Monday, July 31, 2017 12.34PM / FBNQuest Research

Event: Okomu Oil reports Q2 2017 results

Implications: Upward revision to consensus estimates expected
Positives: Sales, PBT and PAT advanced by 56% y/y, 94% y/y and 58% y/y respectively
Negatives: No obvious negatives 

This morning, Okomu Oil (Okomu) reported Q2 2017 results which showed that sales grew by 56% y/y to N6.6bn. PBT and PAT of N4.4bn and N3.2bn advanced by 94% y/y and 58% y/y respectively. Although net interest costs and operating expenses increased by 50% y/y and 16% y/y respectively, these were not strong enough to offset the strong sales growth and a 250bp y/y gross margin expansion to 99.7%, leading to the PBT growth.  
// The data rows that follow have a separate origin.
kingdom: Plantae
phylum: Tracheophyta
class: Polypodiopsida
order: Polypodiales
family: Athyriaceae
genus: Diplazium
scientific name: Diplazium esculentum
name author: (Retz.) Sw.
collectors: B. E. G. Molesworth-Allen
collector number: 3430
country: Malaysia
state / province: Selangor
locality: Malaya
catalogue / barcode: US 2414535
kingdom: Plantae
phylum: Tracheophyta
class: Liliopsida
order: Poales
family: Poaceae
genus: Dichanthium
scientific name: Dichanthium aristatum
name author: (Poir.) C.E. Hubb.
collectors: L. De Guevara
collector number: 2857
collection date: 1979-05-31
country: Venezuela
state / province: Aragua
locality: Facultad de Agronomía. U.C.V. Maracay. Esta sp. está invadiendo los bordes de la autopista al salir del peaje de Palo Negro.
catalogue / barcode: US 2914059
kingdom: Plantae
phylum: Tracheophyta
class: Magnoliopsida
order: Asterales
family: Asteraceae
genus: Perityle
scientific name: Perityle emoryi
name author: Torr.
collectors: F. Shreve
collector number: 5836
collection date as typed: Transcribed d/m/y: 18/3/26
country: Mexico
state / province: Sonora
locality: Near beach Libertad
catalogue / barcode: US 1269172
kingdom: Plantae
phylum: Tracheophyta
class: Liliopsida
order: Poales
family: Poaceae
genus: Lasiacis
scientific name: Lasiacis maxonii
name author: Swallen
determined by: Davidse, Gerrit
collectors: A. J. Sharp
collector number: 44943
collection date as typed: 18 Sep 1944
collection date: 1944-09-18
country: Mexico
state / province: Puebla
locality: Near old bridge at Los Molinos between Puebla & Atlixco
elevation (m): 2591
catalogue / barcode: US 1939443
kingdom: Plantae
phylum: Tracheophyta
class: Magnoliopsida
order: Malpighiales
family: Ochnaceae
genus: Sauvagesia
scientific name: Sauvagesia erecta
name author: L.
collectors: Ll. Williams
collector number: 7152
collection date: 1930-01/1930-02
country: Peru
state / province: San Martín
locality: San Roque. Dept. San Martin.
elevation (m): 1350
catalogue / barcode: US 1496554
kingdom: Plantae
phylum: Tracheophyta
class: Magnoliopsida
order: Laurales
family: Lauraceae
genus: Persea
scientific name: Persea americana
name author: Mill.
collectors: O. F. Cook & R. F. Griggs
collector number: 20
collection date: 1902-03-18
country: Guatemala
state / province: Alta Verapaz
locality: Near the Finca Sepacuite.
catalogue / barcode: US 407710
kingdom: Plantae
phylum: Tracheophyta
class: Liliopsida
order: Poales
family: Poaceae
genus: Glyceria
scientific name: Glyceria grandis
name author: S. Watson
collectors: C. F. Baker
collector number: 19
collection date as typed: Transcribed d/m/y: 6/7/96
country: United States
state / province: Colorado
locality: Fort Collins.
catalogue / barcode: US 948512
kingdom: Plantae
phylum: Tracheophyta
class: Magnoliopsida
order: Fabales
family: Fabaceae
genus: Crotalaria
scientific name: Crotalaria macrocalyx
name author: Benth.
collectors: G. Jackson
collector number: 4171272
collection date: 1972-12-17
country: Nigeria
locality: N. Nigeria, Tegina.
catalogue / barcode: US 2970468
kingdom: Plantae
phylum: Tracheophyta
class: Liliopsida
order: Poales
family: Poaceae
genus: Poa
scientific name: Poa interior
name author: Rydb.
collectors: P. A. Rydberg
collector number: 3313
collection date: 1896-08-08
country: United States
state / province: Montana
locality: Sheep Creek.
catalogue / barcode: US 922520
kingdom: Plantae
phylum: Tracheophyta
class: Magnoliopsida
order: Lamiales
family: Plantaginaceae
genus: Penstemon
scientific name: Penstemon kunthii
The PAT growth was slower due to a higher tax rate of 28% compared with 12% in Q2 2016. On a sequential basis, sales grew by 12% q/q which we attribute to seasonality. The end-Jun quarter is usually the strongest quarter for the palm oil companies. Due to the q/q sales growth and a 2,109bp q/q gross margin expansion, PBT advanced by 30% q/q, despite a 64% q/q increase in operating expenses. PAT growth slowed to 3% q/q on the back of a higher tax rate (versus 10% recorded in the prior quarter). Compared with our estimates, while sales were slightly ahead, by 4%, PBT and PAT were ahead by 25% on average. 

A breakdown of the revenue figure shows that palm oil sales of N6.1bn grew by 58% y/y while rubber sales of N507m grew by 23% during the quarter. The rubber business now represents 8% of Okomu’s topline compared with 40% in 2011. We believe the growth in palm oil sales was driven by both volume growth and pricing.   

Okomu had in the past indicated that the company was implementing an aggressive expansion plan. It appears that the plans are yielding some rewards. Also, we continue to believe that local palm oil producers are in an advantageous position relative to importers (competitors) due to CBN policies which have translated to favorable pricing.  

On an annualised basis, Okomu’s H1 sales are tracking ahead of consensus’ FY 2017 sales estimate of N20.6bn by 21%. PBT and PAT are tracking ahead by 45% on average. As such, we expect upward revisions to consensus estimates. 

Year to date, Okomu shares have gained 85% vs the NSE ASI which has returned 37% this year. We rate the stock Neutral. Our estimates are under review.